Monday, 21 July 2014

Percentages, quasi statistics and bad arguments


Percentages have been much in the news lately. First, we have a PLOS One paper by John Ioannidis and his colleagues which noted that less than one per cent of all publishing scientists in the period from 1996 to 2011 published something in each and every year of this 16-year period.

Then there was have a trailer for a wonderfully silly forthcoming film, Lucy, in which Scarlett Johansson suffers from a drug overdose that leads her to learn Chinese in an hour and develop an uncanny ability to make men fall over by merely pouting at them. Morgan Freeman plays a top neuroscientist who explains that whereas the rest of us use a mere ten per cent of our brain capacity, Johansson's character has access to a full hundred per cent of her brain.

And today I've just read an opinion piece in Prospect Magazine by the usually clear-thinking philosopher, A. C. Grayling, which states: Neuropsychology tells us that more than ninety per cent of mental computation happens below the level of awareness.

Examples like these can be used to demonstrate just how careful you need to be when interpreting percentages. There are two issues. For a start, a percentage is uninterpretable unless you know the origin of the denominator (i.e., the total number of cases that the percentage is based on).  I'm sure the paper by Ioannidis and colleagues is competently conducted, but the result seems far less surprising when you realise that the 'less than one per cent' figure was obtained using a denominator based on all authors mentioned on all papers during the target period. As Ioannidis et al noted, this will include a miscellaneous bunch of people, including those who are unsuccessful at gaining research funding or in getting papers published, those taking career breaks, people who are trainees or research assistants, those working in disciplines where it is normal to publish infrequently, and those who fit in  research activity around clinical responsibilities. Presumably it also includes those who have died, retired, or left the field in the study period.

So if you are someone who publishes regularly, and are feeling smug at your rarity value, you might want to rethink. In fact, given the heterogeneity of the group on whom the numerator is based, I'm not sure what conclusions to draw from this paper. Ioannidis et al noted that those who publish frequently also get cited more frequently – even after taking into account number of publications and concluded that the stability and continuity of the publishing scientific workforce may have important implications for the efficiency of science. But what one should actually do with this information is unclear. The authors suggest that one option is to give more opportunities to younger scientists so that they can join the elite group who publish regularly. However, I suspect that's not how the study will be interpreted: instead, we'll have university administrators adding 'continuity of publishing record' to their set of metrics for recruiting new staff, leading to even more extreme pressure to publish quickly, rather than taking time to reflect on results. A dismal thought indeed.

The other two examples that I cited are worse still. It's not that they have a misleading denominator: as far as one can tell, they don't have a denominator at all.  In effect, they are quasi-statistics. Since the publication of the Lucy trailer, neuroscientists have stepped up to argue that of course we use much more than ten per cent of our brains, and to note that the origin of this mythical statistic is hard to locate (see, for instance here and here). I'd argue there's an even bigger problem – the statement can't be evaluated as accurate or inaccurate without defining what scale is being adopted to quantify 'brain use'. Does it refer to cells, neural networks, white matter, grey matter, or brain regions? Are we only 'using' these if there is measurable activity? And is that activity measured by neural oscillations, synaptic firing, a haemodynamic response or something else?
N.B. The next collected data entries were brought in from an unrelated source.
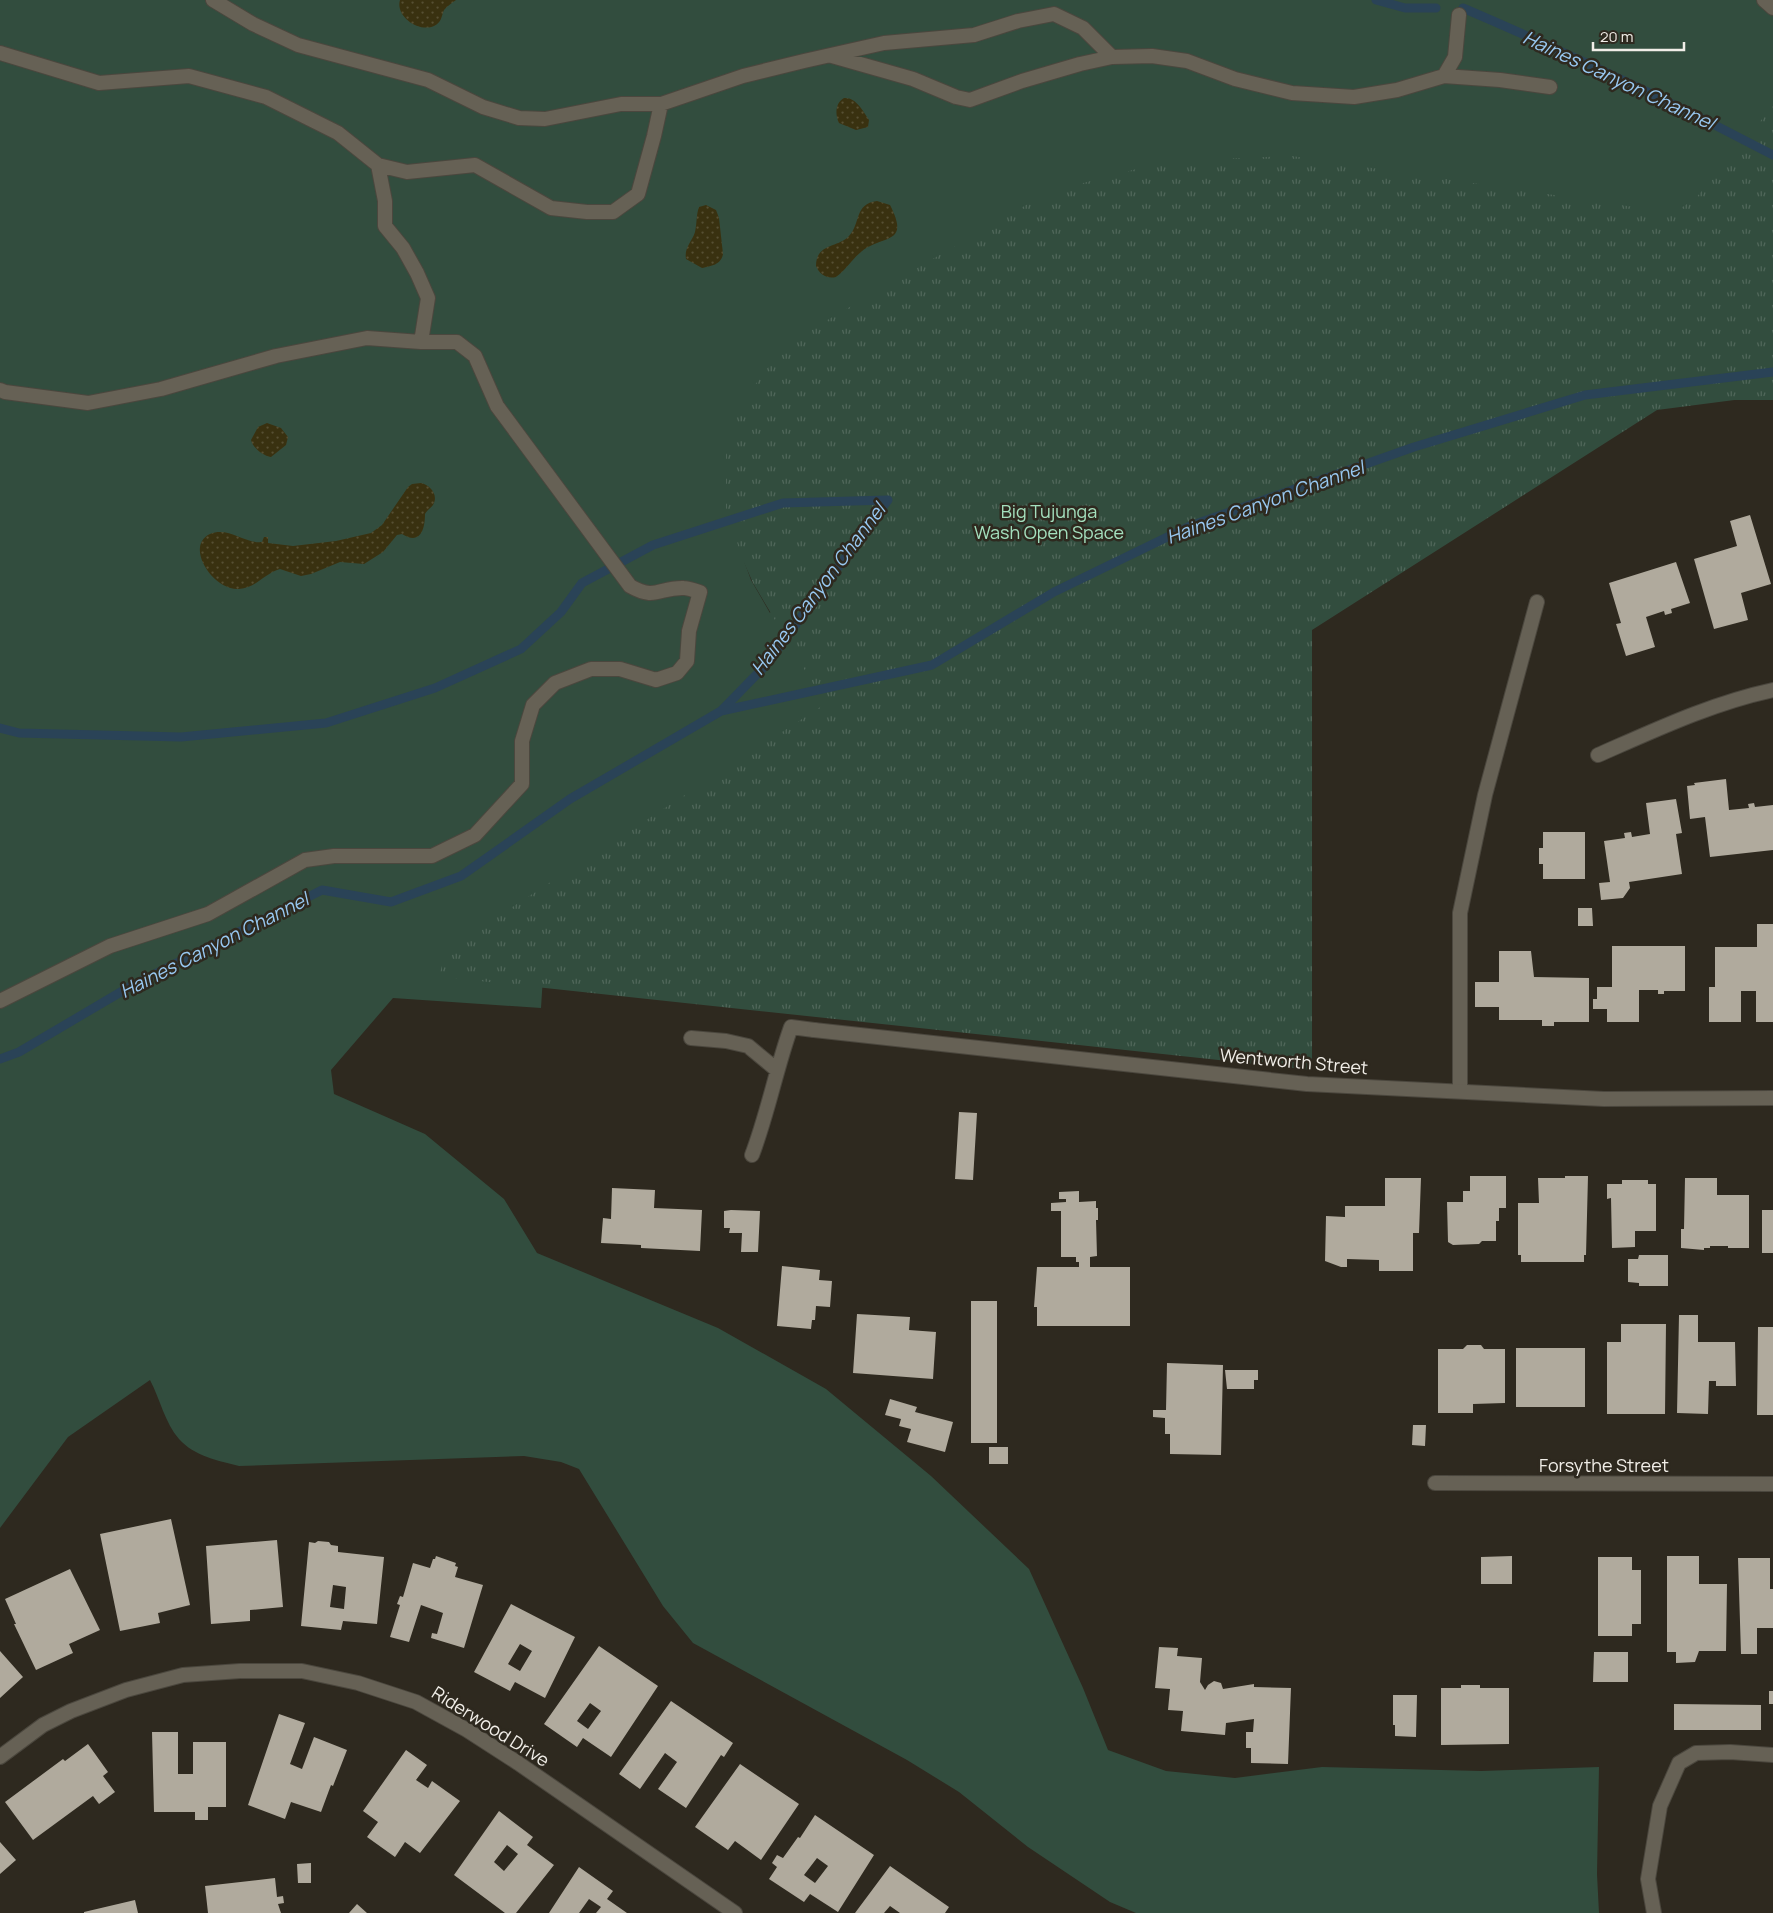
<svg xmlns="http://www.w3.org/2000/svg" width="1773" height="1913" font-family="Manrope,sans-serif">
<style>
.grass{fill:#324d3e;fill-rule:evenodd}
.sand{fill:url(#sand-dots)}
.park{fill:url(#park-tufts)}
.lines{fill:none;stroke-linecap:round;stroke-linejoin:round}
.stream{stroke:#2a4357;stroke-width:9}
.building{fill:#b0aa9d;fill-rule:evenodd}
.service-casing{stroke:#4b473e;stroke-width:16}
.minor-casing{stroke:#4b473e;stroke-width:16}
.service{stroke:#666155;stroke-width:14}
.minor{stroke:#666155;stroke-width:14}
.labels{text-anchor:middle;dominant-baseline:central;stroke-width:5;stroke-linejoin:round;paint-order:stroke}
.park-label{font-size:18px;fill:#a4e0be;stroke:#2e291f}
.street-label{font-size:18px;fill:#f1eee8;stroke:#2e291f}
.water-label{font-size:19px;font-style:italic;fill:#98c8f1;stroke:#2e291f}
</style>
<defs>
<pattern id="sand-dots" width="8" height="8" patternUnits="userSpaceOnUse" patternTransform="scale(1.25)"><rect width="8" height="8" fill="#393110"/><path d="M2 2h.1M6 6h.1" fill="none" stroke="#564f33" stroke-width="1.8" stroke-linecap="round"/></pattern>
<pattern id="park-tufts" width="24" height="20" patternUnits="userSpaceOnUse" patternTransform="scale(1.25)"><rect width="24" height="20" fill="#324d3e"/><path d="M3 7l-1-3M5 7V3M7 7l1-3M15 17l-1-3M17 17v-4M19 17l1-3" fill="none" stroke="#50675a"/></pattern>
</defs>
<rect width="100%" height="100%" fill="#2e291f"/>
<!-- grass -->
<path class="grass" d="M0,0H1773V400H1648L544,961L541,1008L393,998L331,1070L334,1094L425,1134L504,1199L537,1253L718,1328L826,1389L931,1476L1029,1569L1083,1688L1108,1750L1166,1771L1235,1778L1322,1767L1481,1771L1599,1767L1597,1874L1599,1913H1136L1110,1902L1028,1847L959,1792L907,1760L693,1643L663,1606L579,1469L561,1462L524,1456L239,1466C219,1461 194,1456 179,1439C165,1423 160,1399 150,1380L68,1437L0,1528ZM744,561L774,607L770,613L751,580Z"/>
<!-- sand -->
<path class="sand" d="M400,0H456C452,3 447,6 444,10C441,17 442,22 434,26C419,33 395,16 400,0Z
M844,98C856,97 863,111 869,120L868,127L856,130L839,123C835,115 835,103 844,98Z
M877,201L890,205C911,246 882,234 861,252C852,259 846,270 836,277C827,279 820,275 816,266C816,243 838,248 849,236C861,223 854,204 877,201Z
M706,205L716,210L719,218L723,254C721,265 711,266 702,268L686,259C684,247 692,242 695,232C697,224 696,215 699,207Z
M267,423L281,428L288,437L286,445L271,457C263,456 253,448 251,440L258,427Z
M421,483C430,485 439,495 433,505C431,508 427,510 425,514C425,528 421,546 402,534L397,535L383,552L364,564L340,562L311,574L301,576L280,569C265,573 256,588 239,589C213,591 184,546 210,534C228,526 245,544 262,542L264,537H268V543L293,546L336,541L371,533L382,525L408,487L412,484Z"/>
<!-- park -->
<path class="park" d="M1773,106V395L1657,410L1312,630V1070L442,977L440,973L446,950L825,704L753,583L742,558L726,508V455L737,409L769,366L810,330L1026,205L1083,183L1167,161L1292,156L1654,210L1676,211L1695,199Z"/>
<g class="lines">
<!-- stream -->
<path class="stream" d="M1376,0L1405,8H1436
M1463,8C1568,53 1672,102 1773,155
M0,728L19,733L181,737L326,723L435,688L521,649L561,612L582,583L653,545L783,503L888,500L764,667L721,711
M0,1059L19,1052L131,986L322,890L391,902L461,876L570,799L721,711L932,665L1054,592L1190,526L1414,447L1585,395L1773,372"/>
</g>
<!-- building -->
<path class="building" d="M1750,515L1771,584L1741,593L1748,620L1714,629L1694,559L1737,546L1730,521Z
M1676,562L1690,603L1671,609L1672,613L1665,615L1664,611L1646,617L1655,647L1626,656L1616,624L1621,623L1609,583Z
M1726,779L1729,810L1749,808L1748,804L1754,803L1755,807L1773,805V850L1710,857L1705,817L1690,819L1687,786L1695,785L1694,783Z
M1676,799L1682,833L1676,834L1682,874L1629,882L1630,888L1623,898L1601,900L1599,883L1610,882L1604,841L1625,838L1624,833L1631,832L1632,837L1650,834L1646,803Z
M1543,832H1585V879H1543V864H1539V848H1543Z
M1578,908H1592L1593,926H1578Z
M1757,924H1773V1022H1756V991H1741V1022H1709V987H1715V947H1757Z
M1612,946H1685V991H1664V994H1658V990H1639V1022H1607V1009H1593V999H1597V987H1612Z
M1499,951H1531L1534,977L1589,978V1022H1554V1026H1542V1020H1499V1007H1475V982H1499Z
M959,1112L977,1113L973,1180L955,1179Z
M1470,1176H1506V1208H1499V1221H1496V1241H1482L1479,1244L1453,1245L1448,1242L1447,1202H1463V1191H1470Z
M1565,1176H1588L1586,1255H1584V1262H1521V1255H1518V1203H1539L1538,1178H1565Z
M1385,1178H1421L1419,1233H1413V1271H1379V1260L1347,1259V1267H1341L1325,1261L1326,1216L1345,1217V1206H1385Z
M1685,1178H1717V1195H1749V1248H1728V1246H1710V1248H1704V1250L1681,1248V1229H1684Z
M1622,1180H1648V1184H1656V1231H1635V1247L1612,1248L1611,1198L1607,1199V1184H1622Z
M612,1188L655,1190L654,1208L702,1210L700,1251L641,1248V1245L601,1243L603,1218L611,1219Z
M1079,1191V1202L1096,1201V1208H1098V1220H1096L1097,1256L1090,1257V1267H1130V1326H1037V1307H1034L1037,1267H1079V1262H1076V1257H1061V1211H1051V1203L1066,1202V1199H1059V1192Z
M731,1210L760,1211L758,1252H741L742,1233H729L730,1228H724V1211Z
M1762,1210H1773V1253H1762Z
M1639,1255H1668V1286H1639V1283L1628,1282V1259H1638Z
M782,1266L820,1270L819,1280L832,1281L830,1307L816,1306L815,1320H812L811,1329L777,1326Z
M971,1301H997V1443H971Z
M857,1314L910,1317L909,1330L936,1332L933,1379L853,1373Z
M1679,1315H1698V1342H1735L1736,1386H1716V1381H1709L1708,1414L1677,1413Z
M1621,1324H1666L1665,1414H1607V1342H1621Z
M1758,1327H1773V1415H1757Z
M1467,1345H1481L1484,1349H1505V1403L1473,1404V1413H1438V1349H1463Z
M1516,1348H1585V1407H1516Z
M1167,1363L1223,1365L1221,1455L1170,1454V1434H1165V1418L1153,1417V1410H1166Z
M1225,1370H1258V1380H1254V1389H1227Z
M890,1399L917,1407L915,1412L953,1422L945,1452L907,1442L911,1429L899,1426L901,1419L885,1415Z
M1413,1425H1426L1425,1446L1412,1445Z
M989,1447H1008V1464H989Z
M171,1519L190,1605L158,1613L160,1623L120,1631L100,1534Z
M277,1540L283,1607L250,1610V1621L211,1624L206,1546Z
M318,1541L329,1542L331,1545L338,1546V1552L384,1557L377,1624L343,1621L341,1630L301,1626L309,1542L315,1543ZM333,1585L346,1587L344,1609L330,1607Z
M436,1556L456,1563L455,1566L458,1567L455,1577L483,1585L464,1648L431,1638L432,1633L437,1634L443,1613L421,1605L409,1642L390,1637L400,1605L397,1604L400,1596L403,1597L413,1563L430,1568L433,1559H435Z
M1512,1556V1584H1481V1557Z
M1667,1556H1699V1584H1727L1726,1651H1699L1695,1662L1676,1663V1652H1667Z
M1598,1557H1632V1570H1641V1624H1632V1636H1598Z
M1738,1558H1770V1589H1773V1628H1757V1654H1741Z
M70,1569L100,1630L69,1644L73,1653L36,1670L14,1624H16L5,1599Z
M511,1604L575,1637L545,1698L515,1682L510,1691L474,1672ZM520,1644L532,1651L520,1671L508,1664Z
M599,1646L658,1686L611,1757L583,1738L577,1747L544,1724ZM590,1703L601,1711L588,1729L577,1721Z
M1159,1647L1178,1648L1177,1656L1202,1658L1200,1682L1205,1690L1208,1685L1214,1681L1221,1683L1223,1689L1254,1684V1687L1291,1688L1288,1764L1251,1763V1748H1246V1732H1253L1254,1719L1226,1723L1225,1735L1181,1731L1183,1711L1168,1710L1170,1689L1155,1688Z
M0,1651L23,1677L0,1698Z
M1594,1652H1628V1682H1593Z
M1461,1685H1480V1688H1509V1744L1441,1745V1688H1461Z
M1769,1691H1773V1704H1769Z
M1393,1695H1417L1416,1737L1395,1736V1725H1393Z
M671,1701L733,1743L724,1757L721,1755L686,1808L658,1789L677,1762L665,1753L640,1789L619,1774Z
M1674,1704L1761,1705V1730H1674Z
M279,1714L305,1723L290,1764L302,1769L314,1737L347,1750L333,1786L331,1785L321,1812L291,1802L285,1819L248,1805Z
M152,1732H178V1774H193V1742H226V1807H208V1820H195V1812H154Z
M88,1744L108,1772L103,1776L115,1792L99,1804L93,1796L33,1840L5,1802L63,1759L65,1761Z
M406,1750L427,1765L416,1780L428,1788L432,1781L460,1801L420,1853L405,1842L395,1857L367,1837L378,1822L363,1811Z
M740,1764L799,1804L761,1860L735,1841L728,1850L695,1827Z
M499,1811L533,1837L527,1845L554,1865L516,1913H505L454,1875ZM507,1845L518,1854L504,1871L494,1862Z
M815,1815L874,1855L838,1912L810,1894L804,1902L769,1879L777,1867L772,1863L777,1855L783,1858L798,1837L800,1838ZM817,1858L828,1866L815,1883L804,1875Z
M0,1842L16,1860L0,1874Z
M311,1863V1883H298L297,1864Z
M890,1866L949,1907L945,1913H900L890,1906L884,1913H855Z
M579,1867L613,1891L607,1899L627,1913H596L601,1907L589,1899L579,1913H549Z
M275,1878L277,1897L283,1896L284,1903L278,1904L281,1913H208L205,1886Z
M135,1900L138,1913H84V1912Z
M357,1904L367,1913H349Z"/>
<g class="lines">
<defs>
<path id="service" d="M213,0L253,24L298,45L428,80L483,107L519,118L545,119L621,104H661
M1764,0L1773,8
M0,53L99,83L189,76L266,97L338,133L378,165L407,172L475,165L551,208L587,212H613L638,194L654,136L661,104L743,76L804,61L884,43L974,35L1018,21L1054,14L1083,28L1112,57L1152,56L1187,61L1235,79L1292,93L1354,97L1397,90L1444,76L1455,57L1459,15
M832,56L913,79L956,97L970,100L1022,81L1080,64L1112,57
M1444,76L1500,80L1550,87
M378,165L385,201V226L403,248L417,273L428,298L421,342
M0,390L5,392L88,403L161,389L276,356L367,338L421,342H457L475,356L497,406L630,586C656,601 659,587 684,588C689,588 695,591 700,592L689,631L687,661L677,673L656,680L620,669H591L555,683L533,705L522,741V784L475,835L432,856H334L305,860L208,914L110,946L0,1001
M691,1038L726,1041L748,1046L777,1070
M1460,1091V913L1485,795L1537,602
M752,1155C768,1113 776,1069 791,1027L814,1030
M1654,1913L1648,1879L1660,1806L1679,1763L1696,1753L1730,1752L1773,1755"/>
<path id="minor" d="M1598,755C1655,730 1712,703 1773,690
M814,1030L1307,1084L1604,1099L1773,1098
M1435,1483L1773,1484
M0,1757L43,1725L71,1711L126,1690L183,1675L240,1671H302L358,1683L416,1702L467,1730L518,1763L735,1913"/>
</defs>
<!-- service casing -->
<use href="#service" class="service-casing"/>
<!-- minor casing -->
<use href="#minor" class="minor-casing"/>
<!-- service -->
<use href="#service" class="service"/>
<!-- minor -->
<use href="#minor" class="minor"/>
</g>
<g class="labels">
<!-- park labels -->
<g class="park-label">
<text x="1049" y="511">Big Tujunga<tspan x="1049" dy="21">Wash Open Space</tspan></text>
</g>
<!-- street labels -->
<g class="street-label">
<text transform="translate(1294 1061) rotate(5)">Wentworth Street</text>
<text x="1604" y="1465">Forsythe Street</text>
<text transform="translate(491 1726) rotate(32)">Riderwood Drive</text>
</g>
<!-- water labels -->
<g class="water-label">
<text transform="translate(1619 80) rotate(25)">Haines Canyon Channel</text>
<text transform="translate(1265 502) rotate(-20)">Haines Canyon Channel</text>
<text transform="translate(818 589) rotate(-53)">Haines Canyon Channel</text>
<text transform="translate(214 945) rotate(-27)">Haines Canyon Channel</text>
</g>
</g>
<!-- scale -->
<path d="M1593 42v8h91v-8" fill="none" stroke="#f1eee8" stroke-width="2.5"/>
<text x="1600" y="42" font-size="15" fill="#f1eee8" stroke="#2e291f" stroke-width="4" paint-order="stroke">20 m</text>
</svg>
In a similar vein, in the absence of any supporting reference for the Grayling quote, it remains opaque to me how you'd measure 'mental computation' and then subdivide it into the conscious and the unconscious. Sure, he's right that our brains carry out many computations of which we have no explicit awareness. Language is a classic case – I assume most readers would have no difficulty turning a sentence like You wanted to eat the apples that she gave you into a negative form (You didn't want to eat the apples that she gave you) or a question (Did you want to eat the apples that she gave you?) but unless you are a linguist, you will have difficulty explaining how you did this. I don't take issue with Grayling's main point, but I am surprised that an expert philosopher should introduce a precise number into the argument, when it can readily be shown to be meaningless.
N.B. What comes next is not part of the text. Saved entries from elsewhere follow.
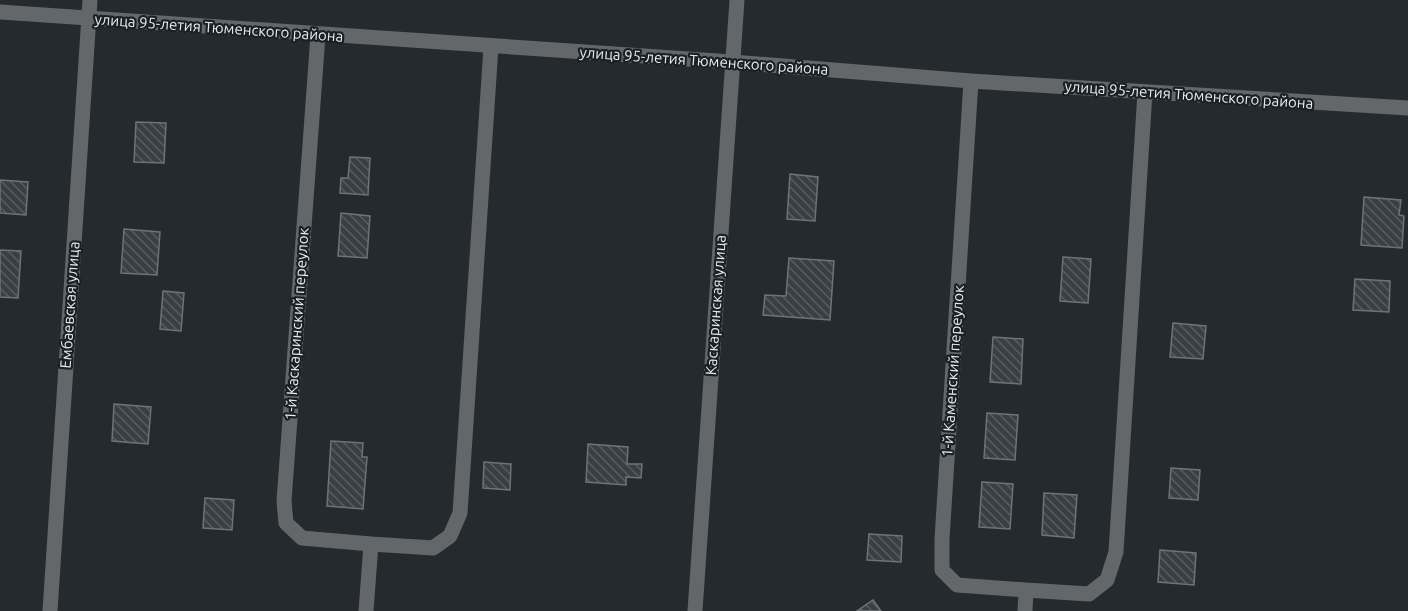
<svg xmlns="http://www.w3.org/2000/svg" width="1408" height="611" font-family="Ubuntu,sans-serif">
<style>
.building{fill:url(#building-back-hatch);stroke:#6d7479;stroke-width:1.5}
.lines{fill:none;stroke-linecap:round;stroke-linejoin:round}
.street{stroke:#646769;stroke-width:15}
.labels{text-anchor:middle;stroke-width:4.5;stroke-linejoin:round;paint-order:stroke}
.street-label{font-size:15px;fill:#e7ebed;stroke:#1a2024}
</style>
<defs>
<pattern id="building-back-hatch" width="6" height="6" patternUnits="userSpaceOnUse" patternTransform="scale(1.5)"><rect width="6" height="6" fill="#394044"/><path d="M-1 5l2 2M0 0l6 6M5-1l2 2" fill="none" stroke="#565c5f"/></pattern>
</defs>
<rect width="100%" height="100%" fill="#242a2d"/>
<!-- building -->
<path class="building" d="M136,122L166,123L164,163L134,162Z
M350,157L370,158L368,195L340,193L341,178H348Z
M790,174L818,177L815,221L787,219Z
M0,180L28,182L26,215L0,213Z
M1364,197L1401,200L1399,215L1404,216L1402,248L1361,245Z
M341,213L370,216L367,258L338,256Z
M124,229L160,232L157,275L121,273Z
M0,250L21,251L18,298L0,297Z
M1063,257L1091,259L1088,303L1060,301Z
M789,258L834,261L830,320L763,315L765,295L786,296Z
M1355,279L1390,281L1389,312L1353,310Z
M163,291L184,293L181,331L160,329Z
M1173,323L1206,326L1203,359L1170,357Z
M993,337L1023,339L1021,384L990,382Z
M114,404L151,407L148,444L112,441Z
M987,413L1018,415L1015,460L984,458Z
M331,441L363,443L362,457H367L363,509L327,506Z
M588,444L628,447L627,464H642L641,478L626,477V485L586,482Z
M484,462L511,464L510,490L483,488Z
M1171,468L1200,470L1198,500L1169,498Z
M982,482L1013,484L1010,529L979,527Z
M1044,493L1077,495L1074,538L1042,535Z
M205,498L234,500L232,530L203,528Z
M869,534L902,536L901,562L867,560Z
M1160,550L1196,553L1194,585L1158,582Z
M873,600L881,611H857Z"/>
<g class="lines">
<!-- street -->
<path class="street" d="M0,12L732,62L971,81L1408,108
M318,35L284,501L286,523L302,538L371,544L366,611
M971,81L942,539V570L957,585L1026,590L1025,611
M371,544L433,548L450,536L460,513L491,47
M1026,590L1089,594L1107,580L1116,552L1145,92
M50,611L90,0
M695,611L737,0"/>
</g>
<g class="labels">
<!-- street labels -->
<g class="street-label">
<text transform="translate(219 28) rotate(4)" y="5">улица 95-летия Тюменского района</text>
<text transform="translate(704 61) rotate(4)" y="5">улица 95-летия Тюменского района</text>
<text transform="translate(1189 95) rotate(4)" y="5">улица 95-летия Тюменского района</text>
<text transform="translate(70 305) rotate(-86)" y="5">Ембаевская улица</text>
<text transform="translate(716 305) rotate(-86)" y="5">Каскаринская улица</text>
<text transform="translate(297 324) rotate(-86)" y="5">1-й Каскаринский переулок</text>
<text transform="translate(953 371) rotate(-86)" y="5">1-й Каменский переулок</text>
</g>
</g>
</svg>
The main point here is that we are readily impressed by numbers. A percentage seems to imply that there is a body of evidence on which a statement is based. But we need to treat percentages with suspicion; unless we can identify the numerator and denominator from which they are calculated, they are likely to just be fancy ways of trying to persuade us into giving more weight to an argument than it deserves.

1 comment:

  1. A major political issue is our society's tendency to undervalue factors that cannot readily be quantified. Those stupid percentages address it by invalid quantification. What better solution is there?